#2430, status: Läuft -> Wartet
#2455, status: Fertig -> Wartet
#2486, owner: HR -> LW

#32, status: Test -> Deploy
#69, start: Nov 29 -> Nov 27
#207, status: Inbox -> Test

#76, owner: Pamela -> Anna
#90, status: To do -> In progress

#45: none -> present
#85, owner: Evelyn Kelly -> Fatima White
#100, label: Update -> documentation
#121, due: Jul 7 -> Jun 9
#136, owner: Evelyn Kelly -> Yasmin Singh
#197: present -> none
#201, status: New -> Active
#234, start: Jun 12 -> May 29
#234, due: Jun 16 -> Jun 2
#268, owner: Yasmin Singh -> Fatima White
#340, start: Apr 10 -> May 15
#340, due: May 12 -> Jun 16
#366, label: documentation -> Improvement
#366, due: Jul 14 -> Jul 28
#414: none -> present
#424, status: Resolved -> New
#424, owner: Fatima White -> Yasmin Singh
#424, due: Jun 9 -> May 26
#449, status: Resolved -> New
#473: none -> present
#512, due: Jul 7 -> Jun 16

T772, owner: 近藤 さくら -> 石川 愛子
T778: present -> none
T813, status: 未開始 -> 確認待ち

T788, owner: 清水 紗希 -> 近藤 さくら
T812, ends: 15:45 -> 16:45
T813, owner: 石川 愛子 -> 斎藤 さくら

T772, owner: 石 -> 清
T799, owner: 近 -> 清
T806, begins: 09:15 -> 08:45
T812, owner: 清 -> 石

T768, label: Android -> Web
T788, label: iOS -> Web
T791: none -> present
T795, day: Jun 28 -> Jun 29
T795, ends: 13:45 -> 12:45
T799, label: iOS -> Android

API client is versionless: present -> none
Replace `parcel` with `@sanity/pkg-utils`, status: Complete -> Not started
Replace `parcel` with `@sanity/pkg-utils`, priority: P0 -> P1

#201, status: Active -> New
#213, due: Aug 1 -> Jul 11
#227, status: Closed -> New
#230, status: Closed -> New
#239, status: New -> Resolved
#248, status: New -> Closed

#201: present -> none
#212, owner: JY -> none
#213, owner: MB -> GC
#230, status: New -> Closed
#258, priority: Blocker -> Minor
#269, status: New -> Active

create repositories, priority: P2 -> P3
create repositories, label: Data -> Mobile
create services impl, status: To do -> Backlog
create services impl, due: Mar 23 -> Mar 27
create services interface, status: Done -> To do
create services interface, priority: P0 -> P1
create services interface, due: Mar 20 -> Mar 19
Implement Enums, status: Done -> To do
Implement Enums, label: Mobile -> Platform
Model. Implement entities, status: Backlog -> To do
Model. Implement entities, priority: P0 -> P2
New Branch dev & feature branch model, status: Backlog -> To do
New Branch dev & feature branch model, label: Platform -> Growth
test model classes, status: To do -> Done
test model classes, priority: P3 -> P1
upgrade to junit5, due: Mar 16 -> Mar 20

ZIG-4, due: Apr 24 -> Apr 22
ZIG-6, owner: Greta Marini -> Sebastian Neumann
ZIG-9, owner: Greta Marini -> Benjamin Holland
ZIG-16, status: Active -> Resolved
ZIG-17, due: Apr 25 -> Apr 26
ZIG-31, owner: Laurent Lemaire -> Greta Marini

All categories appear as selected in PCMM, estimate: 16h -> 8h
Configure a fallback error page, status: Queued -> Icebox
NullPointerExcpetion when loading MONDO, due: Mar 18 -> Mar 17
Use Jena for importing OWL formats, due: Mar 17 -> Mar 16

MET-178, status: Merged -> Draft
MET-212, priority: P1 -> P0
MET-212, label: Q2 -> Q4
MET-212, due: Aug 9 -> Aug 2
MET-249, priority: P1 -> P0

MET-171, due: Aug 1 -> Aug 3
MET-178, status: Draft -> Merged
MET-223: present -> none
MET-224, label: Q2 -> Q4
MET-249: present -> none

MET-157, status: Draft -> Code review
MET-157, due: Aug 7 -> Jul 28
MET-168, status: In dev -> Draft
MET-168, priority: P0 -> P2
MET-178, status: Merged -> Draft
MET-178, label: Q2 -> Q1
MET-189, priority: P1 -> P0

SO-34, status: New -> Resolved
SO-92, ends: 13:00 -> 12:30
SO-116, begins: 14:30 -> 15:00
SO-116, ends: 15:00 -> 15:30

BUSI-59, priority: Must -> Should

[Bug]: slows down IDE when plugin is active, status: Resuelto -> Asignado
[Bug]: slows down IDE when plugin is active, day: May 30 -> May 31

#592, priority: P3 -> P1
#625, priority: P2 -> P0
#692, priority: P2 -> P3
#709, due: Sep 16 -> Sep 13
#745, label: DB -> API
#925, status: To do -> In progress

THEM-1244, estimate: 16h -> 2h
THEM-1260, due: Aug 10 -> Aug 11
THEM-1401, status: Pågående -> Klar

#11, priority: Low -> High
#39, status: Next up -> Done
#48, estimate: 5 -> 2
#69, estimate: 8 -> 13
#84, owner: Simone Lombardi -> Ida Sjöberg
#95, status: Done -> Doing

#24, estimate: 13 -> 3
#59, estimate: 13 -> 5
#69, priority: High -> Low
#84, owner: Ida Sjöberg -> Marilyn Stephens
════════
▶ [WRITTEN TASK] The expected answer is a copy of every line in the entries that holds the word "Kelly".

▶ [ANSWER SECTION]
#85, owner: Evelyn Kelly -> Fatima White
#136, owner: Evelyn Kelly -> Yasmin Singh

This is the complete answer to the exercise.